Goal of the exercise: Give back every entry exactly as it is written, but not the pictures.
(The data begins)
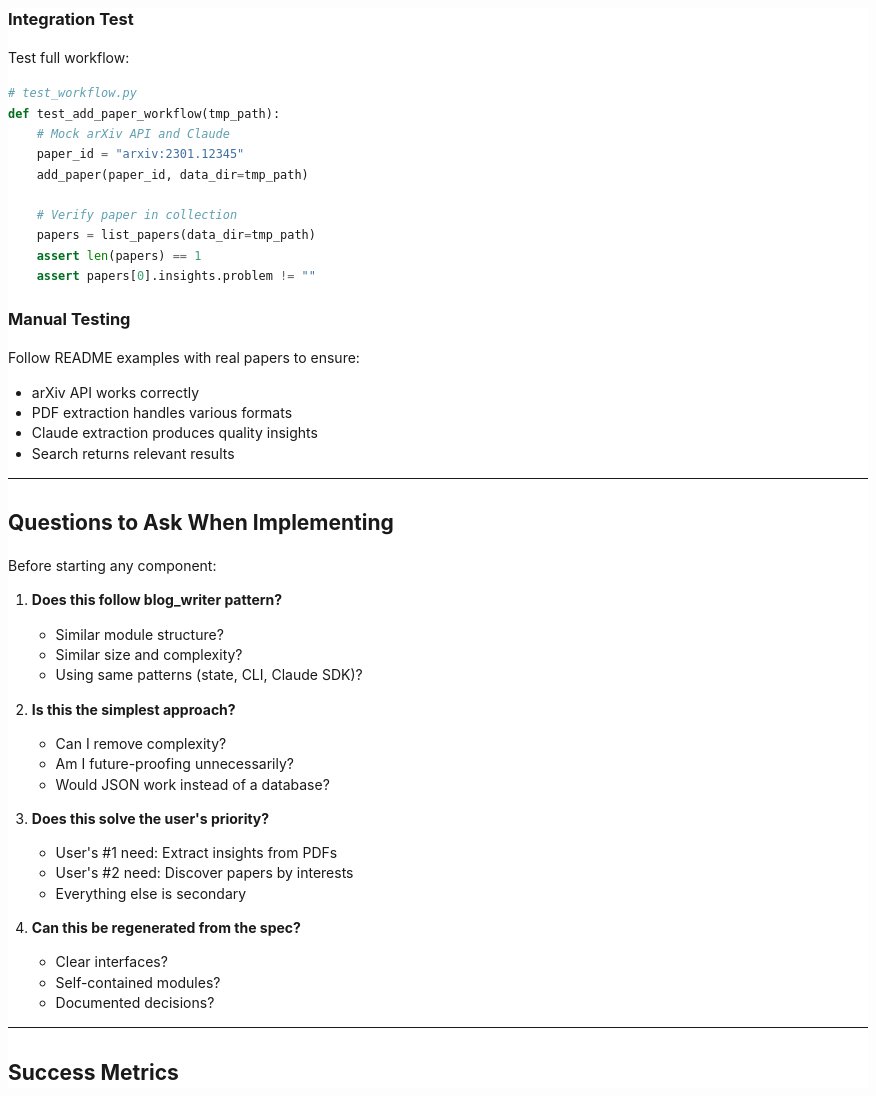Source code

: ### Integration Test

Test full workflow:
```python
# test_workflow.py
def test_add_paper_workflow(tmp_path):
    # Mock arXiv API and Claude
    paper_id = "arxiv:2301.12345"
    add_paper(paper_id, data_dir=tmp_path)

    # Verify paper in collection
    papers = list_papers(data_dir=tmp_path)
    assert len(papers) == 1
    assert papers[0].insights.problem != ""
```

### Manual Testing

Follow README examples with real papers to ensure:
- arXiv API works correctly
- PDF extraction handles various formats
- Claude extraction produces quality insights
- Search returns relevant results

---

## Questions to Ask When Implementing

Before starting any component:

1. **Does this follow blog_writer pattern?**
   - Similar module structure?
   - Similar size and complexity?
   - Using same patterns (state, CLI, Claude SDK)?

2. **Is this the simplest approach?**
   - Can I remove complexity?
   - Am I future-proofing unnecessarily?
   - Would JSON work instead of a database?

3. **Does this solve the user's priority?**
   - User's #1 need: Extract insights from PDFs
   - User's #2 need: Discover papers by interests
   - Everything else is secondary

4. **Can this be regenerated from the spec?**
   - Clear interfaces?
   - Self-contained modules?
   - Documented decisions?

---

## Success Metrics
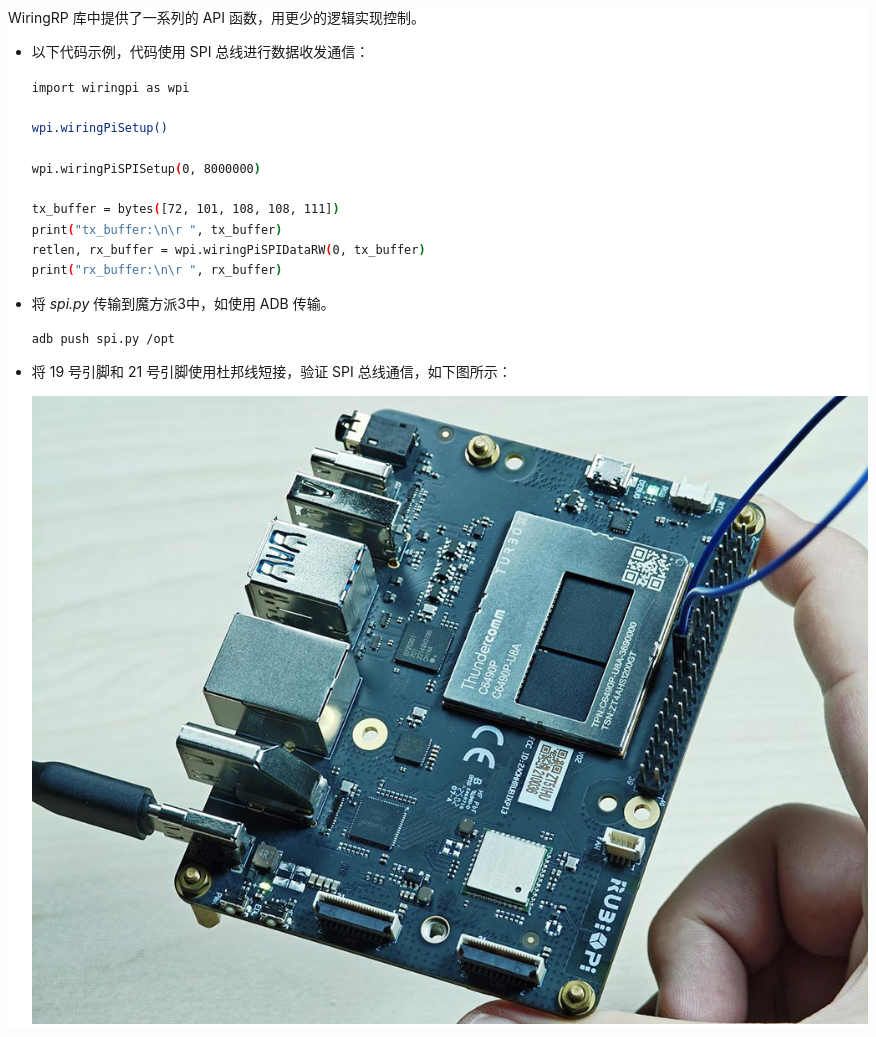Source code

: WiringRP 库中提供了一系列的 API 函数，用更少的逻辑实现控制。

* 以下代码示例，代码使用 SPI 总线进行数据收发通信：

  ```bash showLineNumbers
  import wiringpi as wpi                                                    

  wpi.wiringPiSetup()                                                       

  wpi.wiringPiSPISetup(0, 8000000)                                          

  tx_buffer = bytes([72, 101, 108, 108, 111])                               
  print("tx_buffer:\n\r ", tx_buffer)                                       
  retlen, rx_buffer = wpi.wiringPiSPIDataRW(0, tx_buffer)                   
  print("rx_buffer:\n\r ", rx_buffer)                                       

  ```
* &#x5C06;*&#x20;spi.py&#x20;*&#x4F20;输到魔方派3中，如使用 ADB 传输。

  ```shell showLineNumbers
  adb push spi.py /opt
  ```
* 将 19 号引脚和 21 号引脚使用杜邦线短接，验证 SPI 总线通信，如下图所示：

  ![](images/20250314-155529-2.jpg)
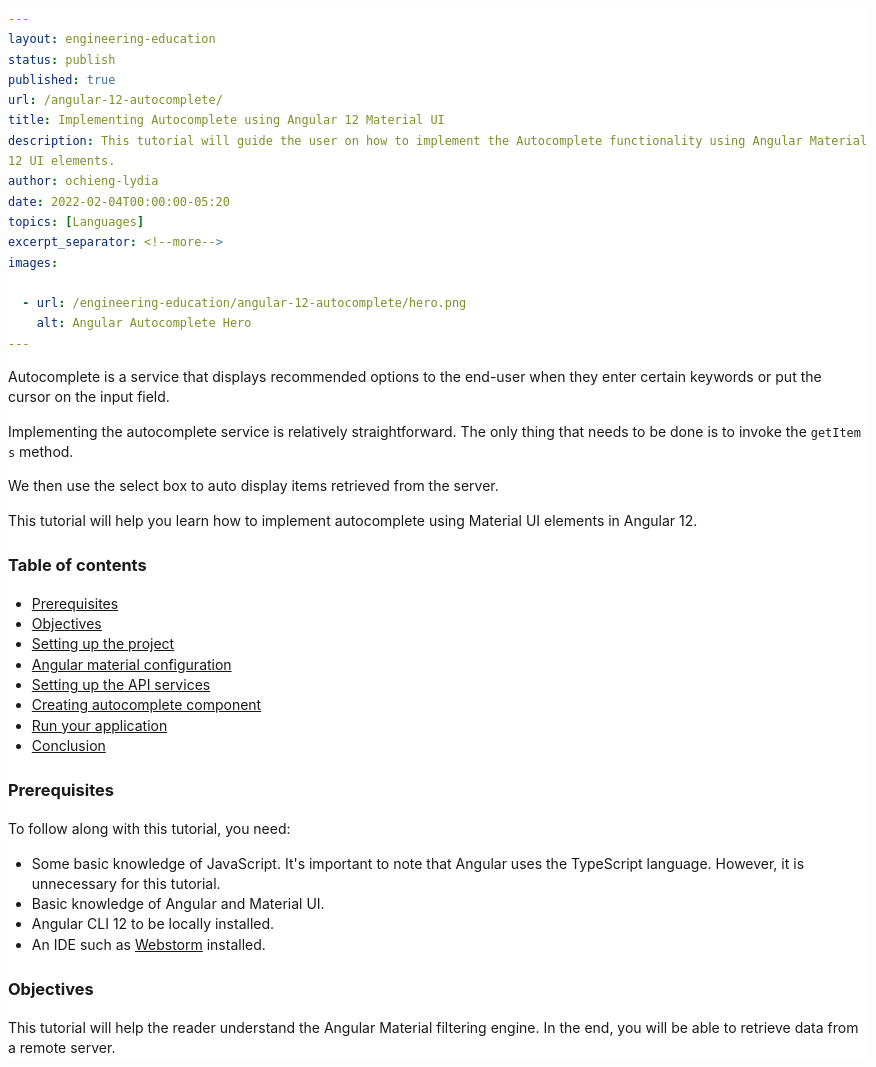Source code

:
 ```yaml
---
layout: engineering-education
status: publish
published: true
url: /angular-12-autocomplete/
title: Implementing Autocomplete using Angular 12 Material UI
description: This tutorial will guide the user on how to implement the Autocomplete functionality using Angular Material 12 UI elements.
author: ochieng-lydia
date: 2022-02-04T00:00:00-05:20
topics: [Languages]
excerpt_separator: <!--more-->
images:

  - url: /engineering-education/angular-12-autocomplete/hero.png
    alt: Angular Autocomplete Hero
---
```

Autocomplete is a service that displays recommended options to the end-user when they enter certain keywords or put the cursor on the input field.

Implementing the autocomplete service is relatively straightforward. The only thing that needs to be done is to invoke the `getItems` method. 

We then use the select box to auto display items retrieved from the server.

This tutorial will help you learn how to implement autocomplete using Material UI elements in Angular 12. 

### Table of contents
- [Prerequisites](#prerequisites)
- [Objectives](#objectives)
- [Setting up the project](#setting-up-the-project)
- [Angular material configuration](#angular-material-configuration)
- [Setting up the API services](#setting-up-the-api-services)
- [Creating autocomplete component](#creating-autocomplete-component)
- [Run your application](#run-your-application)
- [Conclusion](#conclusion)

### Prerequisites
To follow along with this tutorial, you need:
- Some basic knowledge of JavaScript. It's important to note that Angular uses the TypeScript language. However, it is unnecessary for this tutorial.
- Basic knowledge of Angular and Material UI.
- Angular CLI 12 to be locally installed.
- An IDE such as [Webstorm](https://www.jetbrains.com/webstorm/download/) installed.

### Objectives
This tutorial will help the reader understand the Angular Material filtering engine. In the end, you will be able to retrieve data from a remote server. 
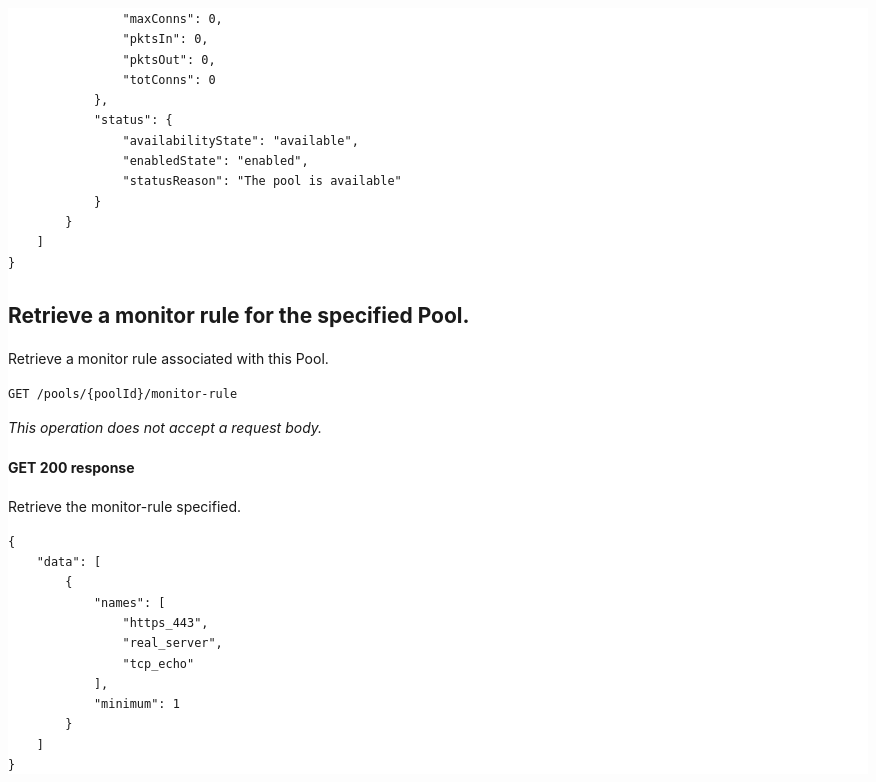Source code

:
 ```
                "maxConns": 0,
                "pktsIn": 0,
                "pktsOut": 0,
                "totConns": 0
            },
            "status": {
                "availabilityState": "available",
                "enabledState": "enabled",
                "statusReason": "The pool is available"
            }
        }
    ]
}
```
							
						
					
				
			
        
    

		
            
                
## Retrieve a monitor rule for the specified Pool.

				
                
Retrieve a monitor rule associated with this Pool.

                
```
GET /pools/{poolId}/monitor-rule
```


			
				
*This operation does not accept a request body.*
            
            
                
					
					
						
							
								
                                
#### GET 200 response
							

							
Retrieve the monitor-rule specified.


```
{
	"data": [
		{
		  	"names": [
		    	"https_443",
		    	"real_server",
		    	"tcp_echo"
		  	],
		  	"minimum": 1
		}
	]
}
```
							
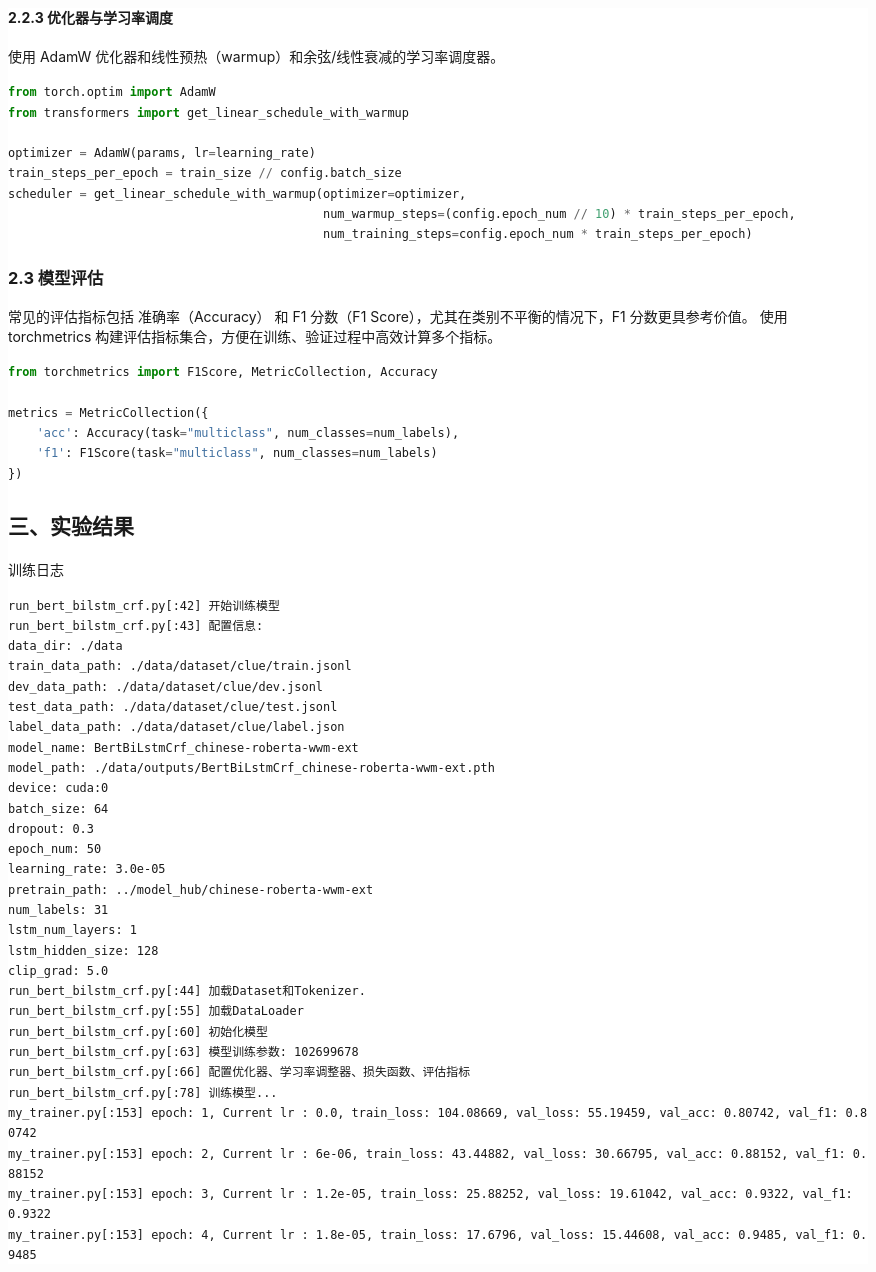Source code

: #### 2.2.3 优化器与学习率调度
使用 AdamW 优化器和线性预热（warmup）和余弦/线性衰减的学习率调度器。
```python
from torch.optim import AdamW
from transformers import get_linear_schedule_with_warmup

optimizer = AdamW(params, lr=learning_rate)
train_steps_per_epoch = train_size // config.batch_size
scheduler = get_linear_schedule_with_warmup(optimizer=optimizer,
                                            num_warmup_steps=(config.epoch_num // 10) * train_steps_per_epoch,
                                            num_training_steps=config.epoch_num * train_steps_per_epoch)
```

### 2.3 模型评估
常见的评估指标包括 准确率（Accuracy） 和 F1 分数（F1 Score），尤其在类别不平衡的情况下，F1 分数更具参考价值。
使用 torchmetrics 构建评估指标集合，方便在训练、验证过程中高效计算多个指标。
```python
from torchmetrics import F1Score, MetricCollection, Accuracy

metrics = MetricCollection({
    'acc': Accuracy(task="multiclass", num_classes=num_labels),
    'f1': F1Score(task="multiclass", num_classes=num_labels)
})
```

## 三、实验结果

训练日志
```
run_bert_bilstm_crf.py[:42] 开始训练模型
run_bert_bilstm_crf.py[:43] 配置信息:
data_dir: ./data
train_data_path: ./data/dataset/clue/train.jsonl
dev_data_path: ./data/dataset/clue/dev.jsonl
test_data_path: ./data/dataset/clue/test.jsonl
label_data_path: ./data/dataset/clue/label.json
model_name: BertBiLstmCrf_chinese-roberta-wwm-ext
model_path: ./data/outputs/BertBiLstmCrf_chinese-roberta-wwm-ext.pth
device: cuda:0
batch_size: 64
dropout: 0.3
epoch_num: 50
learning_rate: 3.0e-05
pretrain_path: ../model_hub/chinese-roberta-wwm-ext
num_labels: 31
lstm_num_layers: 1
lstm_hidden_size: 128
clip_grad: 5.0
run_bert_bilstm_crf.py[:44] 加载Dataset和Tokenizer.
run_bert_bilstm_crf.py[:55] 加载DataLoader
run_bert_bilstm_crf.py[:60] 初始化模型
run_bert_bilstm_crf.py[:63] 模型训练参数: 102699678
run_bert_bilstm_crf.py[:66] 配置优化器、学习率调整器、损失函数、评估指标
run_bert_bilstm_crf.py[:78] 训练模型...
my_trainer.py[:153] epoch: 1, Current lr : 0.0, train_loss: 104.08669, val_loss: 55.19459, val_acc: 0.80742, val_f1: 0.80742
my_trainer.py[:153] epoch: 2, Current lr : 6e-06, train_loss: 43.44882, val_loss: 30.66795, val_acc: 0.88152, val_f1: 0.88152
my_trainer.py[:153] epoch: 3, Current lr : 1.2e-05, train_loss: 25.88252, val_loss: 19.61042, val_acc: 0.9322, val_f1: 0.9322
my_trainer.py[:153] epoch: 4, Current lr : 1.8e-05, train_loss: 17.6796, val_loss: 15.44608, val_acc: 0.9485, val_f1: 0.9485
```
(The data ends)
Solution:
Source code

: ### Integration Test

Test full workflow:
```python
# test_workflow.py
def test_add_paper_workflow(tmp_path):
    # Mock arXiv API and Claude
    paper_id = "arxiv:2301.12345"
    add_paper(paper_id, data_dir=tmp_path)

    # Verify paper in collection
    papers = list_papers(data_dir=tmp_path)
    assert len(papers) == 1
    assert papers[0].insights.problem != ""
```

### Manual Testing

Follow README examples with real papers to ensure:
- arXiv API works correctly
- PDF extraction handles various formats
- Claude extraction produces quality insights
- Search returns relevant results

---

## Questions to Ask When Implementing

Before starting any component:

1. **Does this follow blog_writer pattern?**
   - Similar module structure?
   - Similar size and complexity?
   - Using same patterns (state, CLI, Claude SDK)?

2. **Is this the simplest approach?**
   - Can I remove complexity?
   - Am I future-proofing unnecessarily?
   - Would JSON work instead of a database?

3. **Does this solve the user's priority?**
   - User's #1 need: Extract insights from PDFs
   - User's #2 need: Discover papers by interests
   - Everything else is secondary

4. **Can this be regenerated from the spec?**
   - Clear interfaces?
   - Self-contained modules?
   - Documented decisions?

---

## Success Metrics
Source code

: WiringRP 库中提供了一系列的 API 函数，用更少的逻辑实现控制。

* 以下代码示例，代码使用 SPI 总线进行数据收发通信：

  ```bash showLineNumbers
  import wiringpi as wpi                                                    

  wpi.wiringPiSetup()                                                       

  wpi.wiringPiSPISetup(0, 8000000)                                          

  tx_buffer = bytes([72, 101, 108, 108, 111])                               
  print("tx_buffer:\n\r ", tx_buffer)                                       
  retlen, rx_buffer = wpi.wiringPiSPIDataRW(0, tx_buffer)                   
  print("rx_buffer:\n\r ", rx_buffer)                                       

  ```
* &#x5C06;*&#x20;spi.py&#x20;*&#x4F20;输到魔方派3中，如使用 ADB 传输。

  ```shell showLineNumbers
  adb push spi.py /opt
  ```
* 将 19 号引脚和 21 号引脚使用杜邦线短接，验证 SPI 总线通信，如下图所示：

  ![](images/20250314-155529-2.jpg)
Source code

:
 ```yaml
---
layout: engineering-education
status: publish
published: true
url: /angular-12-autocomplete/
title: Implementing Autocomplete using Angular 12 Material UI
description: This tutorial will guide the user on how to implement the Autocomplete functionality using Angular Material 12 UI elements.
author: ochieng-lydia
date: 2022-02-04T00:00:00-05:20
topics: [Languages]
excerpt_separator: <!--more-->
images:

  - url: /engineering-education/angular-12-autocomplete/hero.png
    alt: Angular Autocomplete Hero
---
```

Autocomplete is a service that displays recommended options to the end-user when they enter certain keywords or put the cursor on the input field.

Implementing the autocomplete service is relatively straightforward. The only thing that needs to be done is to invoke the `getItems` method. 

We then use the select box to auto display items retrieved from the server.

This tutorial will help you learn how to implement autocomplete using Material UI elements in Angular 12. 

### Table of contents
- [Prerequisites](#prerequisites)
- [Objectives](#objectives)
- [Setting up the project](#setting-up-the-project)
- [Angular material configuration](#angular-material-configuration)
- [Setting up the API services](#setting-up-the-api-services)
- [Creating autocomplete component](#creating-autocomplete-component)
- [Run your application](#run-your-application)
- [Conclusion](#conclusion)

### Prerequisites
To follow along with this tutorial, you need:
- Some basic knowledge of JavaScript. It's important to note that Angular uses the TypeScript language. However, it is unnecessary for this tutorial.
- Basic knowledge of Angular and Material UI.
- Angular CLI 12 to be locally installed.
- An IDE such as [Webstorm](https://www.jetbrains.com/webstorm/download/) installed.

### Objectives
This tutorial will help the reader understand the Angular Material filtering engine. In the end, you will be able to retrieve data from a remote server. 
Source code

:
 ```
                "maxConns": 0,
                "pktsIn": 0,
                "pktsOut": 0,
                "totConns": 0
            },
            "status": {
                "availabilityState": "available",
                "enabledState": "enabled",
                "statusReason": "The pool is available"
            }
        }
    ]
}
```
							
						
					
				
			
        
    

		
            
                
## Retrieve a monitor rule for the specified Pool.

				
                
Retrieve a monitor rule associated with this Pool.

                
```
GET /pools/{poolId}/monitor-rule
```


			
				
*This operation does not accept a request body.*
            
            
                
					
					
						
							
								
                                
#### GET 200 response
							

							
Retrieve the monitor-rule specified.


```
{
	"data": [
		{
		  	"names": [
		    	"https_443",
		    	"real_server",
		    	"tcp_echo"
		  	],
		  	"minimum": 1
		}
	]
}
```
							
Source code

: #### 2.2.3 优化器与学习率调度
使用 AdamW 优化器和线性预热（warmup）和余弦/线性衰减的学习率调度器。
```python
from torch.optim import AdamW
from transformers import get_linear_schedule_with_warmup

optimizer = AdamW(params, lr=learning_rate)
train_steps_per_epoch = train_size // config.batch_size
scheduler = get_linear_schedule_with_warmup(optimizer=optimizer,
                                            num_warmup_steps=(config.epoch_num // 10) * train_steps_per_epoch,
                                            num_training_steps=config.epoch_num * train_steps_per_epoch)
```

### 2.3 模型评估
常见的评估指标包括 准确率（Accuracy） 和 F1 分数（F1 Score），尤其在类别不平衡的情况下，F1 分数更具参考价值。
使用 torchmetrics 构建评估指标集合，方便在训练、验证过程中高效计算多个指标。
```python
from torchmetrics import F1Score, MetricCollection, Accuracy

metrics = MetricCollection({
    'acc': Accuracy(task="multiclass", num_classes=num_labels),
    'f1': F1Score(task="multiclass", num_classes=num_labels)
})
```

## 三、实验结果

训练日志
```
run_bert_bilstm_crf.py[:42] 开始训练模型
run_bert_bilstm_crf.py[:43] 配置信息:
data_dir: ./data
train_data_path: ./data/dataset/clue/train.jsonl
dev_data_path: ./data/dataset/clue/dev.jsonl
test_data_path: ./data/dataset/clue/test.jsonl
label_data_path: ./data/dataset/clue/label.json
model_name: BertBiLstmCrf_chinese-roberta-wwm-ext
model_path: ./data/outputs/BertBiLstmCrf_chinese-roberta-wwm-ext.pth
device: cuda:0
batch_size: 64
dropout: 0.3
epoch_num: 50
learning_rate: 3.0e-05
pretrain_path: ../model_hub/chinese-roberta-wwm-ext
num_labels: 31
lstm_num_layers: 1
lstm_hidden_size: 128
clip_grad: 5.0
run_bert_bilstm_crf.py[:44] 加载Dataset和Tokenizer.
run_bert_bilstm_crf.py[:55] 加载DataLoader
run_bert_bilstm_crf.py[:60] 初始化模型
run_bert_bilstm_crf.py[:63] 模型训练参数: 102699678
run_bert_bilstm_crf.py[:66] 配置优化器、学习率调整器、损失函数、评估指标
run_bert_bilstm_crf.py[:78] 训练模型...
my_trainer.py[:153] epoch: 1, Current lr : 0.0, train_loss: 104.08669, val_loss: 55.19459, val_acc: 0.80742, val_f1: 0.80742
my_trainer.py[:153] epoch: 2, Current lr : 6e-06, train_loss: 43.44882, val_loss: 30.66795, val_acc: 0.88152, val_f1: 0.88152
my_trainer.py[:153] epoch: 3, Current lr : 1.2e-05, train_loss: 25.88252, val_loss: 19.61042, val_acc: 0.9322, val_f1: 0.9322
my_trainer.py[:153] epoch: 4, Current lr : 1.8e-05, train_loss: 17.6796, val_loss: 15.44608, val_acc: 0.9485, val_f1: 0.9485
```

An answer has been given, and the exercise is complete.